Warum es keine Schreibblockade gibt und wie du wirklich produktiv und kreativ bleibst.

Anthony Trollope (1815 - 1882) war ein englischer Postbeamter. Jeden Morgen öffnete er pünktlich die Türen zu seiner Poststelle, unbewusst davon, dass seine alltägliche Routine die Grundlage für eine aussergewöhnliche zweite Karriere legen würde. In einer Zeit, in der die Feder mächtiger war als das Dampfschiff und Briefe die Welt enger zusammenbrachten, fand Trollope zwischen den Zeilen seiner administrativen Pflichten Raum für eine Leidenschaft, die ihn weit über die Grenzen seines Tagesjobs hinaustragen sollte. Ohne die Annehmlichkeiten moderner Technologie oder die Freiheiten, die heutige Kreative oft für selbstverständlich halten, bewies Trollope, dass die grössten Barrieren auf dem Weg zur kreativen Produktivität nicht in unserer Umgebung, sondern in unserem Geist liegen.

 

Anthony Trollope mag heute für viele womöglich eine unbekannte Figur sein, doch sein kreatives Erbe und sein literarisches Werk sprechen eine deutliche Sprache. Trollope schrieb mehr als 47 Romane, darunter die berühmten Reihen «Chronicles of Barsetshire» und «Palliser», die bis heute als Meisterwerke der englischen Literatur gefeiert werden. Seine Werke tauchen tief in die sozialen Strukturen und die individuellen Kämpfe der viktorianischen Gesellschaft ein, mit einem scharfen Blick für Charakterentwicklung und einem unvergleichlichen Erzählstil.


Doch das war nicht alles. Neben diesen monumentalen literarischen Errungenschaften verfasste er auch diverse Kurzgeschichten, Essays und Reiseberichte, die seine Vielseitigkeit und seinen unermüdlichen Drang zur Kreativität unter Beweis stellen.

 

Und all das, wohlverstanden, neben seiner hauptberuflichen Tätigkeit als Postbeamter!

 


Schreibblockade, ein grosses Missverständnis.

 

Kreativitätsblockaden oder Schreibblockaden sind ein allgegenwärtiges Phänomen, das Menschen in den unterschiedlichsten kreativen Disziplinen betrifft, von Schriftstellern und anderen Künstlern bis hin zu Unternehmern und Wissenschaftlern.

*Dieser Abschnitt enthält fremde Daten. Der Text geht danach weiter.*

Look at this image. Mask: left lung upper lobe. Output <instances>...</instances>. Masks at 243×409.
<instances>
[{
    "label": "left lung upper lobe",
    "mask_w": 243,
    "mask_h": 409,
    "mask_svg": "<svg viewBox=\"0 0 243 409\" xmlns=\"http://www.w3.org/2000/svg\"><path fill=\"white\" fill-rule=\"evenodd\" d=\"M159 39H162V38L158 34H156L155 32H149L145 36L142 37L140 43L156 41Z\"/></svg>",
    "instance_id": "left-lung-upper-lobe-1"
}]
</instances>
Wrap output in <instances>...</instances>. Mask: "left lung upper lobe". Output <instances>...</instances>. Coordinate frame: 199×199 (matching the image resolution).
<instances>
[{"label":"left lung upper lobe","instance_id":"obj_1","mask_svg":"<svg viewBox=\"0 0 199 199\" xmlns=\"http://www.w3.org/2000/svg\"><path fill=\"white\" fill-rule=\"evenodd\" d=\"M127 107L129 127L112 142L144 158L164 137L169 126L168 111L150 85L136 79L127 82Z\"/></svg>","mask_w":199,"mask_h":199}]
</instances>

Ich habe selber viele kreative Leidenschaften in meinem Leben schon ausprobiert, von der Malerei über Schriftstellerei bis hin zur Handwerkskunst. Einiges davon war mir gelungen, manches davon war unbrauchbar. Immer wieder erlebte ich dabei Phasen dieser inneren Blockaden, wo dieses Gefühl in mir hochkam, dass die Muse meiner kreativen Ader mich verlassen hatte.

 

Insbesondere beim Schreiben, dass nach wie vor meine grösste Leidenschaft ist, beging ich den grossen Fehler, den leider allzu viele Menschen machen. Ich hatte nur noch nach dem Lustprinzip gearbeitet. Das heisst, wenn ich das Gefühl hatte, die Muse sei an meiner Seite, war ich kreativ. Und wenn ich jeweils das Gefühl hatte, meine Muse sei fremdgegangen, so habe ich die Feder nicht angerührt. Heute schäme ich mich zu sagen, dass die Tage, an denen ich kapitulierte, mehr an der Zahl waren als jene Tage, wo ich den Segen meiner Muse verspürte. Und so redete ich mir mit der Zeit ein, dass ich ein Versager bin. Dass ich nicht dafür geschaffen bin, diese oder jene kreative Arbeit zu verrichten. Ich machte mir selber Vorwürfe, etwas sein zu wollen, dass ich nicht bin.

 

Aber wenn man sich selber zur Unfähigkeit verdammt, gleichzeitig jedoch anerkennen muss, dass man es immer wieder versucht, ist es Fluch und Segen zugleich. Dieser Widerspruch zwang mich dazu, über die Bücher zu gehen und mir mal ernsthaft Gedanken zu meiner Schreibblockade zu machen.

 

Irgendwann musste ich erkennen, dass der Kern des Problems nicht in der Abwesenheit der Muse lag, sondern in meiner Einstellung zur Arbeit und zur Kreativität im Allgemeinen. Ich war genügend einfältig zu glauben, dass Kreativität etwas «Besonderes» sei, etwas, was von den Göttern kommt und nur jenen zuteil wird, die dieser schöpferischen Gabe würdig sind.

 

Heute weiss ich es natürlich besser. Das ist alles Schwachsinn!

 

Die Wahrheit ist, dass Kreativität weniger ein spontaner Akt göttlicher Inspiration ist, sondern vielmehr das Ergebnis von Disziplin, Ausdauer und der Bereitschaft, auch im Angesicht des Scheiterns weiterzumachen. Das einzige, was zählt, ist, sich dem Prozess zu verpflichten – gerade dann, wenn wir uns nicht inspiriert fühlen.

 

Indem ich diese Wahrheit akzeptieren lernte, begann ich, jene Tage besonders zu schätzen, an denen mir die Arbeit schwerfiel, denn sie lehrten mich Ausdauer und die Fähigkeit, trotz aller Widerstände tätig zu sein.

 

Je besser mir das mit der Zeit gelang, umso mehr erkannte ich meine Naivität, die Kreativität auf ein zu hohes Podest zu stellen. Ich erkannte, dass Kreativität weniger eine seltene Gabe ist, die nur wenigen Auserwählten zuteil wird, sondern vielmehr eine Fähigkeit ist, die in jedem von uns schlummert und nur darauf wartet, durch regelmässige Praxis und Hingabe entwickelt zu werden.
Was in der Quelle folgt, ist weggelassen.